As of the 2020 census, Canute had a population of 494. The median age was 37.8 years. 26.1% of residents were under the age of 18 and 17.4% of residents were 65 years of age or older. For every 100 females there were 85.0 males, and for every 100 females age 18 and over there were 82.5 males age 18 and over.

0.0% of residents lived in urban areas, while 100.0% lived in rural areas.

There were 217 households in Canute, of which 34.6% had children under the age of 18 living in them. Of all households, 44.7% were married-couple households, 16.1% were households with a male householder and no spouse or partner present, and 30.9% were households with a female householder and no spouse or partner present. About 30.8% of all households were made up of individuals and 17.5% had someone living alone who was 65 years of age or older.

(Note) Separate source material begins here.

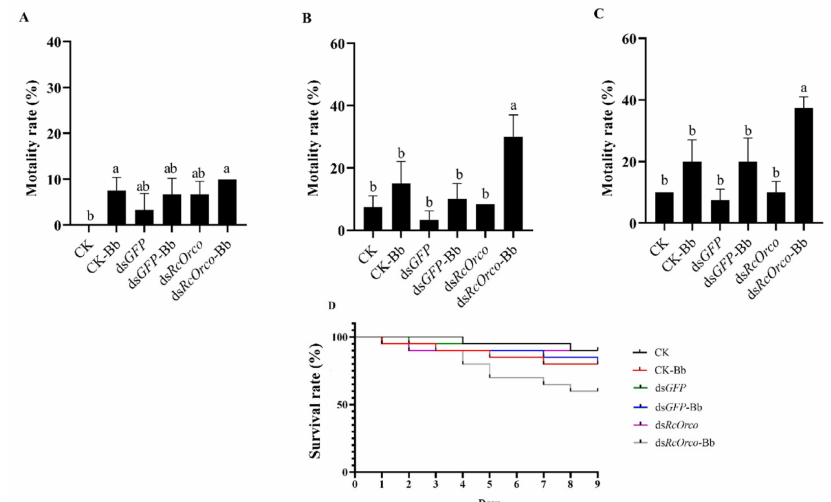
Figure 6. Bioassay of dsRcOrco combined with Bb in R. chinensis . ( A ) Mortality rate of each treatment group at 3 d. ( B ) Mortality rate of each treatment group at 6 d. ( C ) Mortality rate of each treatment group at 9 d. ( D ) Survival rate of each treatment group. The letters above the columns indicate different expressive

There were 239 housing units, of which 9.2% were vacant. The homeowner vacancy rate was 1.7% and the rental vacancy rate was 12.5%.

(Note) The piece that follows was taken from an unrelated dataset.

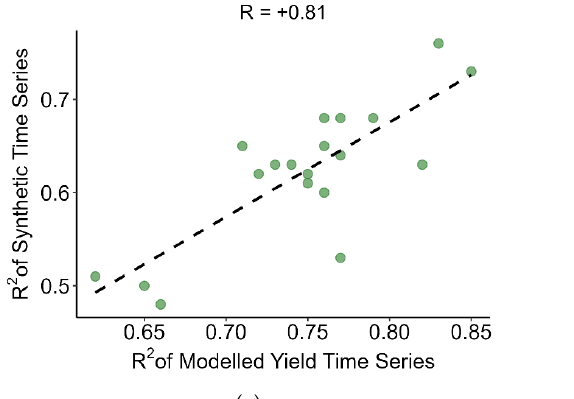
Figure 15. The correlation plots between R 2 of synthetic NDVI time series and R 2 of modelled yield time series for ( a ) WW (green) and ( b ) OSR (orange), from 2001 to 2019. The correlation coefficient refers to R (see Equation (5)).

Racial composition as of the 2020 census
| Race | Number | Percent |
|---|---|---|
| White | 415 | 84.0% |
| Black or African American | 5 | 1.0% |
| American Indian and Alaska Native | 15 | 3.0% |
| Asian | 1 | 0.2% |
| Native Hawaiian and Other Pacific Islander | 0 | 0.0% |
| Some other race | 8 | 1.6% |
| Two or more races | 50 | 10.1% |
| Hispanic or Latino (of any race) | 51 | 10.3% |

===2000 census===

As of the census of 2000, there were 524 people, 214 households, and 145 families residing in the town. The population density was 854.2 PD/sqmi. There were 242 housing units at an average density of 394.5 /sqmi. The racial makeup of the town was 88.36% White, 0.57% African American, 1.91% Native American, 0.19% Asian, 7.25% from other races, and 1.72% from two or more races. Hispanic or Latino of any race were 7.63% of the population.

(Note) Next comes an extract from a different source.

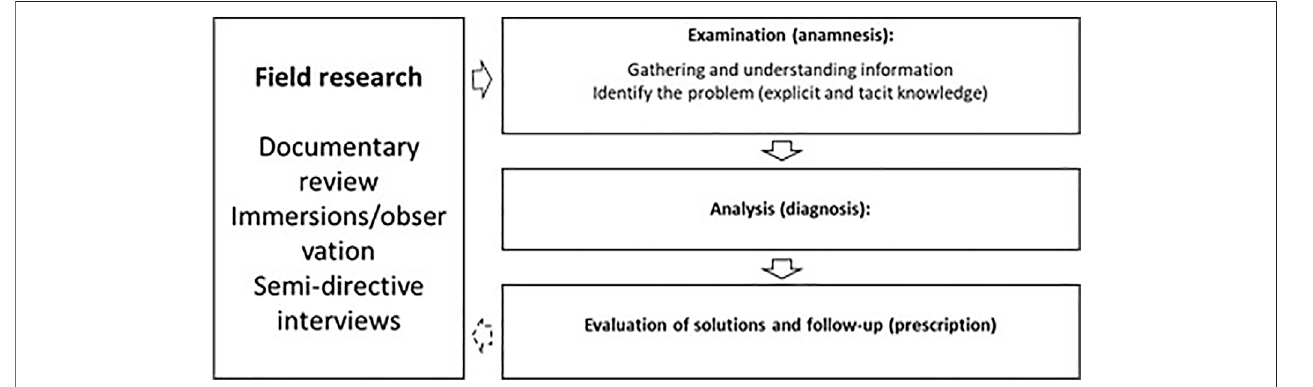
FIGURE 4 | Service Design methodology as a scienti fi c approach for evidence-based user experience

There were 214 households, out of which 29.4% had children under the age of 18 living with them, 54.7% were married couples living together, 9.3% had a female householder with no husband present, and 31.8% were non-families. 28.0% of all households were made up of individuals, and 14.5% had someone living alone who was 65 years of age or older. The average household size was 2.45 and the average family size was 3.01.

In the town, the population was spread out, with 24.2% under the age of 18, 12.2% from 18 to 24, 25.4% from 25 to 44, 21.0% from 45 to 64, and 17.2% who were 65 years of age or older. The median age was 38 years. For every 100 females, there were 97.7 males. For every 100 females age 18 and over, there were 90.0 males.

The median income for a household in the town was $32,321, and the median income for a family was $38,036. Males had a median income of $26,406 versus $15,500 for females. The per capita income for the town was $20,283. About 13.7% of families and 15.6% of the population were below the poverty line, including 16.7% of those under age 18 and 22.5% of those age 65 or over.

==Canute Public Schools==

Canute Elementary School is located at Third and Walk Street. The elementary serves students in Pre-K through 6th grade with an average of 32 students per class.

Canute Junior High and High School is located at 506 Third Street. The junior high serves students in 7th through 9th grades with 34 students per class on average. The high school serves students in 10th grade through 12th grade with an average of 30 students per class.